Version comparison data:

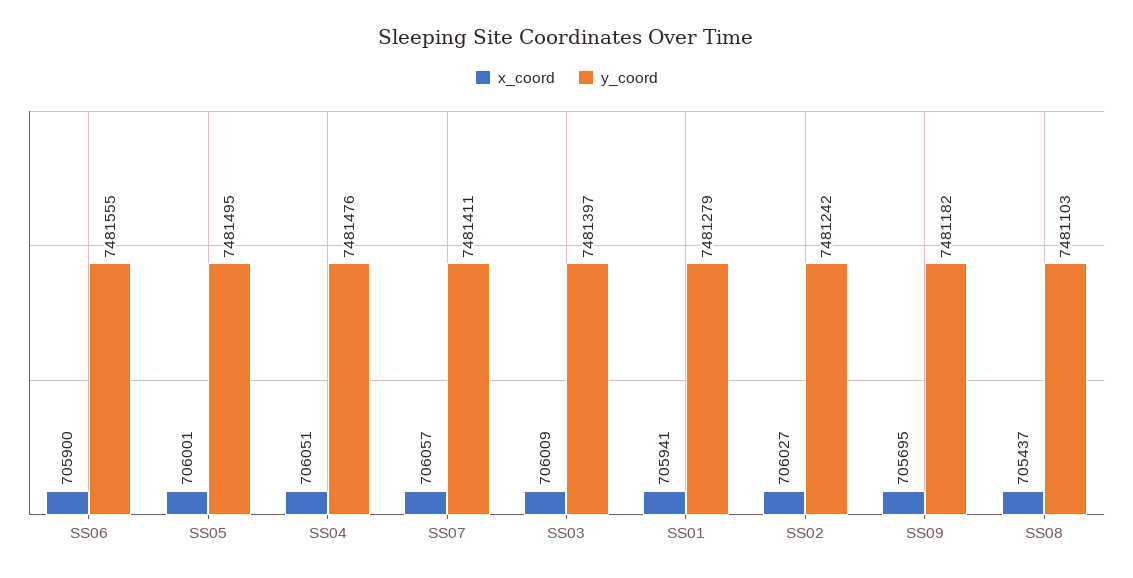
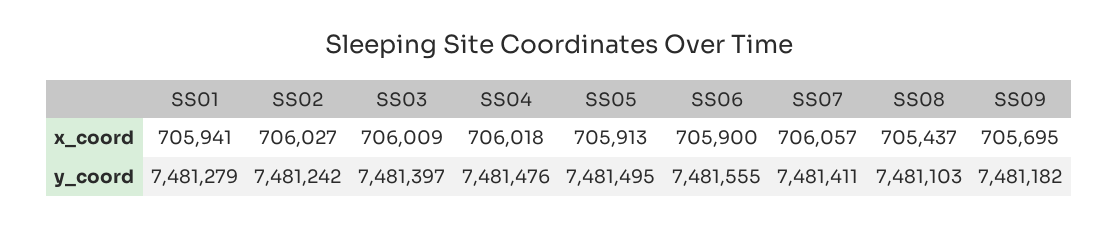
  {
    "x_coord": {
      "SS06": 705900,
-     "SS05": 706001,
+     "SS05": 705913,
-     "SS04": 706051,
+     "SS04": 706018,
      "SS07": 706057,
      "SS03": 706009,
      "SS01": 705941,
      "SS02": 706027,
      "SS09": 705695,
      "SS08": 705437
    },
    "y_coord": {
      "SS06": 7481555,
      "SS05": 7481495,
      "SS04": 7481476,
      "SS07": 7481411,
      "SS03": 7481397,
      "SS01": 7481279,
      "SS02": 7481242,
      "SS09": 7481182,
      "SS08": 7481103
    }
  }

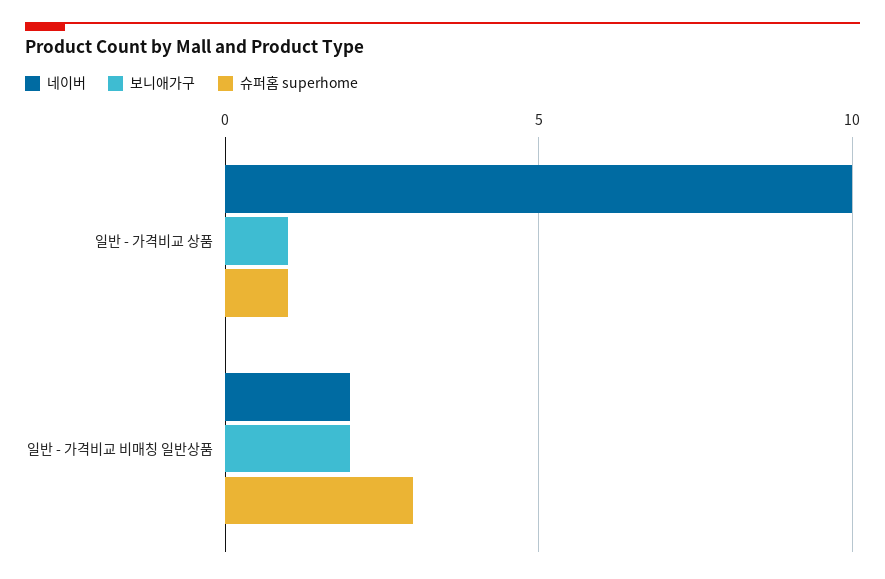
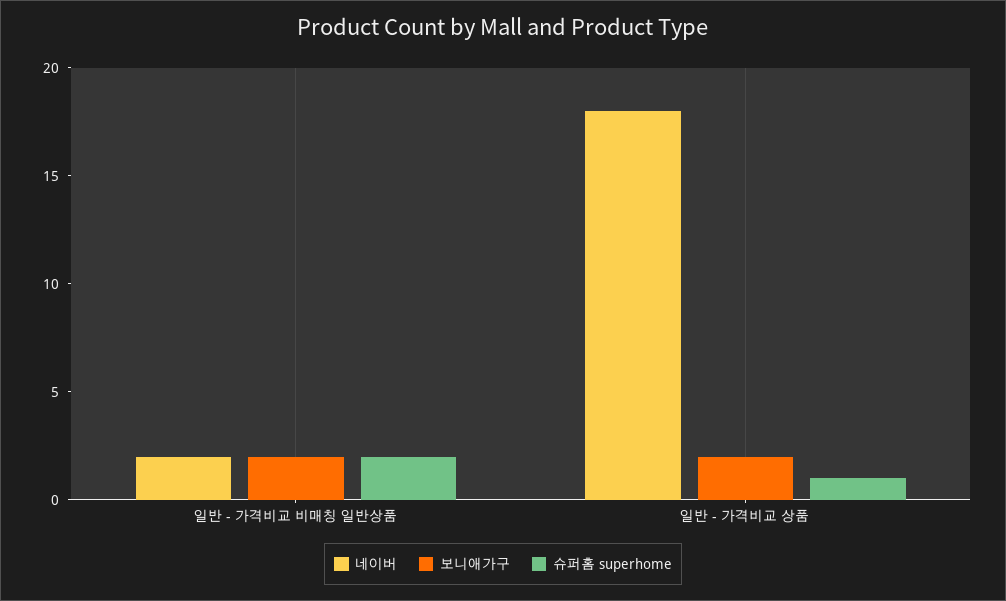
  {
    "네이버": {
-     "일반 - 가격비교 상품": 10,
+     "일반 - 가격비교 상품": 18,
      "일반 - 가격비교 비매칭 일반상품": 2
    },
    "보니애가구": {
-     "일반 - 가격비교 상품": 1,
+     "일반 - 가격비교 상품": 2,
      "일반 - 가격비교 비매칭 일반상품": 2
    },
    "슈퍼홈 superhome": {
      "일반 - 가격비교 상품": 1,
-     "일반 - 가격비교 비매칭 일반상품": 3
+     "일반 - 가격비교 비매칭 일반상품": 2
    }
  }

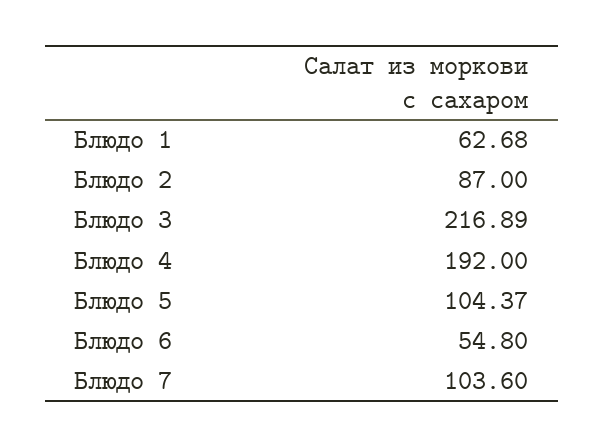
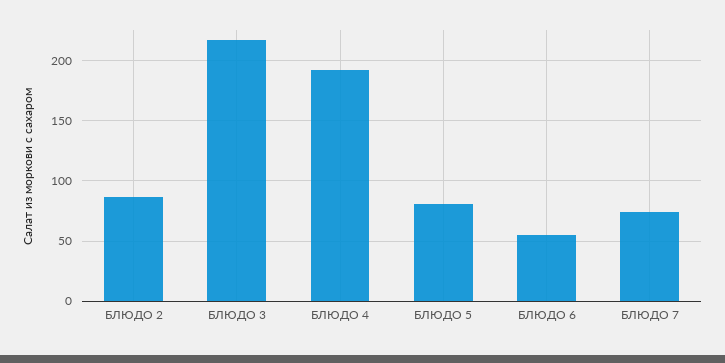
  {
-   "Блюдо 1": 62.68,
    "Блюдо 2": 87,
    "Блюдо 3": 216.89,
    "Блюдо 4": 192,
-   "Блюдо 5": 104.37,
+   "Блюдо 5": 80,
    "Блюдо 6": 54.8,
-   "Блюдо 7": 103.6
+   "Блюдо 7": 75
  }

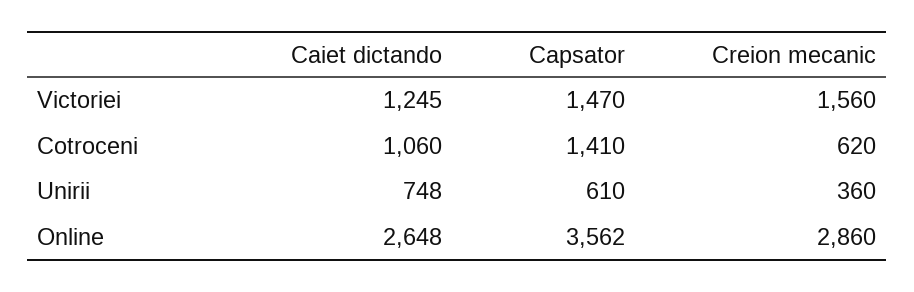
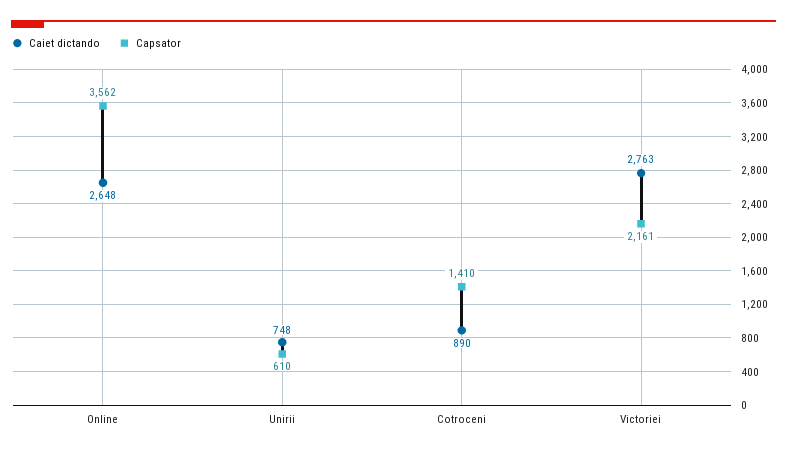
  {
    "Caiet dictando": {
-     "Victoriei": 1245,
+     "Victoriei": 2763,
-     "Cotroceni": 1060,
+     "Cotroceni": 890,
      "Unirii": 748,
      "Online": 2648
    },
    "Capsator": {
-     "Victoriei": 1470,
+     "Victoriei": 2161,
      "Cotroceni": 1410,
      "Unirii": 610,
      "Online": 3562
-   },
+   }
-   "Creion mecanic": {
-     "Victoriei": 1560,
-     "Cotroceni": 620,
-     "Unirii": 360,
-     "Online": 2860
-   }
  }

*What you will do:*
Leave out all images, then reproduce the entries above exactly.

*Solution to the exercise:*
  {
    "x_coord": {
      "SS06": 705900,
-     "SS05": 706001,
+     "SS05": 705913,
-     "SS04": 706051,
+     "SS04": 706018,
      "SS07": 706057,
      "SS03": 706009,
      "SS01": 705941,
      "SS02": 706027,
      "SS09": 705695,
      "SS08": 705437
    },
    "y_coord": {
      "SS06": 7481555,
      "SS05": 7481495,
      "SS04": 7481476,
      "SS07": 7481411,
      "SS03": 7481397,
      "SS01": 7481279,
      "SS02": 7481242,
      "SS09": 7481182,
      "SS08": 7481103
    }
  }

  {
    "네이버": {
-     "일반 - 가격비교 상품": 10,
+     "일반 - 가격비교 상품": 18,
      "일반 - 가격비교 비매칭 일반상품": 2
    },
    "보니애가구": {
-     "일반 - 가격비교 상품": 1,
+     "일반 - 가격비교 상품": 2,
      "일반 - 가격비교 비매칭 일반상품": 2
    },
    "슈퍼홈 superhome": {
      "일반 - 가격비교 상품": 1,
-     "일반 - 가격비교 비매칭 일반상품": 3
+     "일반 - 가격비교 비매칭 일반상품": 2
    }
  }

  {
-   "Блюдо 1": 62.68,
    "Блюдо 2": 87,
    "Блюдо 3": 216.89,
    "Блюдо 4": 192,
-   "Блюдо 5": 104.37,
+   "Блюдо 5": 80,
    "Блюдо 6": 54.8,
-   "Блюдо 7": 103.6
+   "Блюдо 7": 75
  }

  {
    "Caiet dictando": {
-     "Victoriei": 1245,
+     "Victoriei": 2763,
-     "Cotroceni": 1060,
+     "Cotroceni": 890,
      "Unirii": 748,
      "Online": 2648
    },
    "Capsator": {
-     "Victoriei": 1470,
+     "Victoriei": 2161,
      "Cotroceni": 1410,
      "Unirii": 610,
      "Online": 3562
-   },
+   }
-   "Creion mecanic": {
-     "Victoriei": 1560,
-     "Cotroceni": 620,
-     "Unirii": 360,
-     "Online": 2860
-   }
  }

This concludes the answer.